Carbon markets have become a central tool for cost-effective emissions reductions. The EU Emissions Trading System (EU ETS), launched in 2005, is the world’s most mature carbon pricing mechanism and has served as a model for many others. However, carbon markets are also evolving in China, North America, the UK, and beyond — each reflecting different policy priorities, economic structures, and levels of ambition.
The EU ETS
The EU ETS covers approximately 40% of the EU’s greenhouse gas emissions and is widely regarded for its comprehensive scope, high-quality data reporting, and continuous regulatory improvements. The system is central to the EU’s climate neutrality pathway, with a steadily declining emissions cap, market-driven pricing, and sectoral expansion, including shipping and road transport.
Its design features are unique and have elevated the EU ETS to a reference point in global policy discussions. These features include the Market Stability Reserve (MSR) to address allowance surplus, and the Carbon Border Adjustment Mechanism (CBAM) to manage carbon leakage (from companies importing from outside the EU to avoid the carbon cap).
The experience of the EU ETS underscores several key principles for designing effective carbon markets:
- Robust MRV systems are essential to ensure environmental integrity.
- Gradual tightening of the emissions cap helps maintain long-term price signals.
- Sectoral expansion and regulatory predictability are crucial for investor confidence.
- Complementary policies (e.g. renewable energy subsidies, energy efficiency measures) enhance the effectiveness of the carbon market.
Global Carbon Markets
While the EU ETS leads in maturity and scope, several other carbon markets offer important points of comparison:
- China’s National ETS: Launched in 2021, it is now the world’s largest carbon market by emissions coverage, currently focused solely on the power sector.
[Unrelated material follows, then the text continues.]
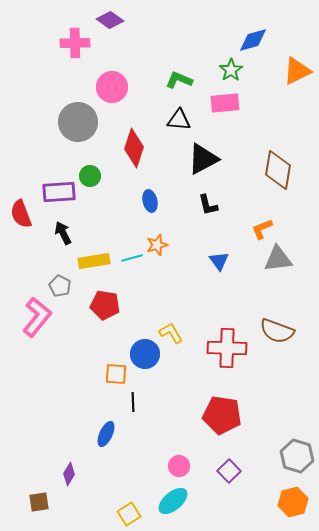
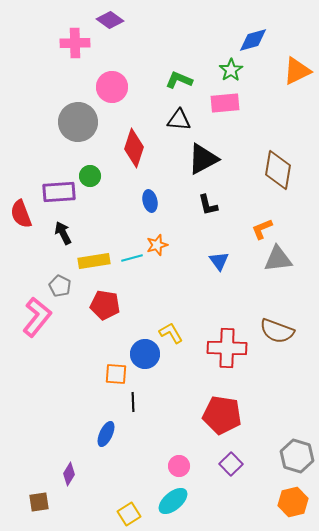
purple square at (229, 471): moved 2 px right, 7 px up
Unlike the EU ETS, China’s system relies on intensity-based benchmarks rather than absolute caps, and carbon pricing remains relatively low. However, it is expected to evolve with broader sectoral coverage and improved MRV systems over time.
- California Cap-and-Trade (linked with Quebec under the Western Climate Initiative): Operational since 2013, California’s system covers multiple sectors and includes price floors and ceilings to stabilize the carbon market. It also allows for a limited use of offset credits, including from nature-based solutions — something the EU ETS currently excludes.
- UK Emissions Trading Scheme: Introduced after Brexit, the UK ETS closely mirrors the EU system in design but has implemented a more aggressive cap trajectory. The UK is also exploring the inclusion of negative emissions and carbon removals more explicitly in future phases.
- Regional Greenhouse Gas Initiative (RGGI) in the US: A cooperative program covering the power sector in several Northeastern and Mid-Atlantic states, RGGI uses auction revenue for energy efficiency and clean energy investments. While narrower in scope than the EU ETS, it has demonstrated how regional markets can deliver co-benefits beyond emissions reductions.
- New and Emerging Markets: Countries like South Korea, New Zealand, and several Latin American nations are also implementing or piloting ETS frameworks. Many of these systems are still in early stages, but show potential for future linkage and international cooperation under Article 6 of the Paris Agreement.